Wang Jingjing, Liu Xiaoyu, Li Yuxin, Mao Ruina
School of Information Engineering, Shandong Youth University of Political Science, Jinan 250103, China.
School of Information Science and Engineering, Northeastern University, Shenyang 110819, China.
Materials (Basel). 2025 Apr 25;18(9):1955. doi: 10.3390/ma18091955.
Microstructure simulations of continuous casting billets are vital for understanding solidification mechanisms and optimizing process parameters. However, the commonly used CA (Cellular Automaton) model is limited by grid anisotropy, which affects the accuracy of dendrite morphology simulations. While the DCSA (Decentered Square Algorithm) reduces anisotropy, its high computational cost due to the use of fine grids and dynamic liquid/solid interface tracking hinders large-scale applications. To address this, we propose a high-performance CA-DCSA method on GPUs (Graphic Processing Units). The CA-DCSA algorithm is first refactored and implemented on a CPU-GPU heterogeneous architecture for efficient acceleration. Subsequently, key optimizations, including memory access management and warp divergence reduction, are proposed to enhance GPU utilization. Finally, simulated results are validated through industrial experiments, with relative errors of 2.5% (equiaxed crystal ratio) and 2.3% (average secondary dendrite arm spacing) in 65# steel, and 2.1% and 0.7% in 60# steel. The maximum temperature difference in 65# steel is 1.8 °C. Compared to the serial implementation, the GPU-accelerated method achieves a 1430× higher speed using two GPUs. This work has provided a powerful tool for detailed microstructure observation and process parameter optimization in continuous casting billets.

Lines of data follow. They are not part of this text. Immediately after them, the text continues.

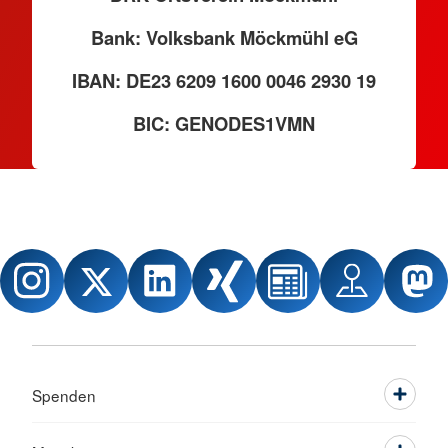
Bank: Volksbank Möckmühl eG
IBAN: DE23 6209 1600 0046 2930 19
BIC: GENODES1VMN
Spenden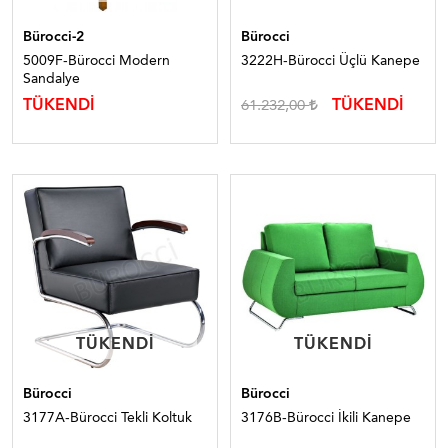
Bürocci-2
Bürocci
5009F-Bürocci Modern
3222H-Bürocci Üçlü Kanepe
Sandalye
TÜKENDİ
TÜKENDİ
61.232,00
TÜKENDI
TÜKENDI
TÜKENDI
TÜKENDI
Bürocci
Bürocci
3177A-Bürocci Tekli Koltuk
3176B-Bürocci İkili Kanepe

连铸坯的微观结构模拟对于理解凝固机制和优化工艺参数至关重要。然而,常用的元胞自动机(CA)模型受网格各向异性的限制,这会影响枝晶形态模拟的准确性。虽然偏心正方形算法(DCSA)降低了各向异性,但由于使用精细网格和动态液/固界面跟踪,其计算成本较高,阻碍了大规模应用。为了解决这个问题,我们提出了一种在图形处理单元(GPU)上的高性能CA-DCSA方法。首先在CPU-GPU异构架构上对CA-DCSA算法进行重构和实现,以实现高效加速。随后,提出了包括内存访问管理和减少 warp 发散在内的关键优化措施,以提高GPU利用率。最后,通过工业实验对模拟结果进行验证,65#钢的等轴晶率相对误差为2.5%,平均二次枝晶臂间距相对误差为2.3%,60#钢的相对误差分别为2.1%和0.7%。65#钢的最大温差为1.8℃。与串行实现相比,使用两个GPU的GPU加速方法实现了1430倍的更高速度。这项工作为连铸坯的详细微观结构观察和工艺参数优化提供了一个强大的工具。